Southern African Litigation Centre and Another v National Director of Public Prosecutions and Others was decided in the North Gauteng High Court on 8 May 2012. It concerned South Africa's obligations under international law and, in particular, under the Rome Statute of the International Criminal Court Act.

==Background==
In March 2007 Zimbabwe police raided Harvest House, the headquarters of the political opposition the Movement for Democratic Change, and detained and tortured scores of people. After hearing about this incident Johannesburg-based NGO the Southern African Litigation Centre (SALC) documented the torture and set out the legal landscape in a detailed dossier which was submitted to the Priority Crimes Litigation Unit in the National Prosecuting Authority (NPA). The document maintained that because the evidence supported the conclusion that the torture was widespread and systematic it should be regarded as a crime against humanity. SALC requested that the South African prosecuting and police services initiate an investigation into the torture, and argued that South Africa's domestic and international obligations in respect of international crimes compelled the authorities to do so.

The South African Implementation of the Rome Statute of the International Criminal Court Act (the ICC Act) had been enacted to give effect to the country's obligations as a signatory to the Rome Statute of the International Criminal Court, and so to enable South African courts to try perpetrators of international crimes as set out in the Rome Statute. The ICC Act empowers South Africa authorities to investigate and prosecute persons accused of committing crimes against humanity, genocide and war crimes if the perpetrator is present in South Africa, even if the perpetrator is not South African and the crimes were not committed on South African territory. The SALC dossier stated that the Zimbabwean officials suspected of committing the torture regularly travelled to South Africa and so the country had jurisdiction under the ICC Act to investigate them.
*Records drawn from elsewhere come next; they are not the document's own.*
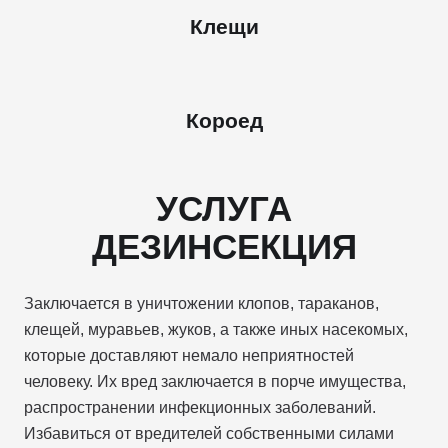
Клещи
Короед
УСЛУГА
ДЕЗИНСЕКЦИЯ
Заключается в уничтожении клопов, тараканов,
клещей, муравьев, жуков, а также иных насекомых,
которые доставляют немало неприятностей
человеку. Их вред заключается в порче имущества,
распространении инфекционных заболеваний.
Избавиться от вредителей собственными силами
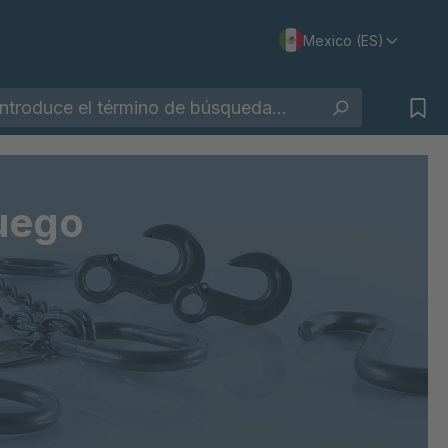
Mexico (ES)
fuego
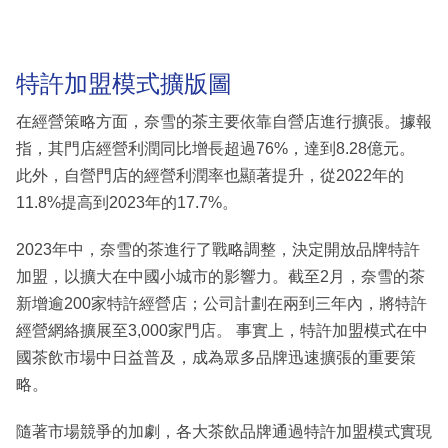
特許加盟模式擴版圖
在經營策略方面，奈雪的茶主要依靠自營店進行擴張。據報
指，其門店經營利潤同比增長超過76%，達到8.28億元。
此外，自營門店的經營利潤率也顯著提升，從2022年的
11.8%提高到2023年的17.7%。
2023年中，奈雪的茶進行了戰略調整，決定開放品牌特許
加盟，以擴大在中國小城市的影響力。截至2月，奈雪的茶
新增逾200家特許經營店；公司計劃在兩到三年內，將特許
經營網絡擴展至3,000家門店。 事實上，特許加盟模式在中
國茶飲市場中日益普及，成為眾多品牌迅速擴張的重要策
略。
隨著市場競爭的加劇，各大茶飲品牌通過特許加盟模式實現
In June 2009 the NPA informed SALC that the South African authorities – the NPA and the South African Police Service (SAPS) – had taken the decision not to investigate the allegations contained in the dossier.

==Litigation==
SALC and the Zimbabwe Exiles Forum (ZEF) launched review proceedings in the North Gauteng High Court, requesting the court to review and set aside the decision not to investigate on the basis that the authorities had failed to properly consider SALC's request and that by refusing to investigate they were not giving effect to their obligations under the ICC Act and international criminal law.
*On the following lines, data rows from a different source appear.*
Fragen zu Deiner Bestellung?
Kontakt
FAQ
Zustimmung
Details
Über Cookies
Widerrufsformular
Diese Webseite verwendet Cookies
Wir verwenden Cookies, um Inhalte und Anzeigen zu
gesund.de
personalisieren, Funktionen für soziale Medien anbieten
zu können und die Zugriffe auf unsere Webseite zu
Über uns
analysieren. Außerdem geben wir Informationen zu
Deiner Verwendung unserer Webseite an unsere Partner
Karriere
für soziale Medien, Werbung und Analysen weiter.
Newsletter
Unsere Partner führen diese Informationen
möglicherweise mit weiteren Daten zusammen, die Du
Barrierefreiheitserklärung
The case was heard from 26–29 March 2012 at the North Gauteng High Court, presided over by Judge Hans Fabricius.

==Judgment==
Judge Fabricius found in favour of SALC and ZEF and held that the decision taken by the NPA and the SAPS not to initiate an investigation into the allegations of torture committed by Zimbabwean officials was “unlawful, inconsistent with the Constitution and therefore invalid.” The Judge set aside the decision and ordered that the South African authorities work together in reassessing SALC's request for an investigation.

==Significance==
This case was the first case brought before a South African court involving the interpretation of the ICC Act, and so was the first judgment to give content to the authorities’ obligations under that legislation.

The judgment confirmed that the ICC Act and international criminal law conferred obligations on South African authorities to investigate and prosecute perpetrators of international crimes. Judge Fabricius held that this obligation is not limited to crimes that were committed in South Africa territory.

==Further developments==
The NPA and the SAPS applied for leave to appeal the judgment, which was refused by the North Gauteng High Court. The authorities then petitioned the Supreme Court of Appeal (SCA) which referred the application for oral argument, following which the SCA will decide whether it will hear the merits of the appeal. Dates for the oral argument have not yet been allocated.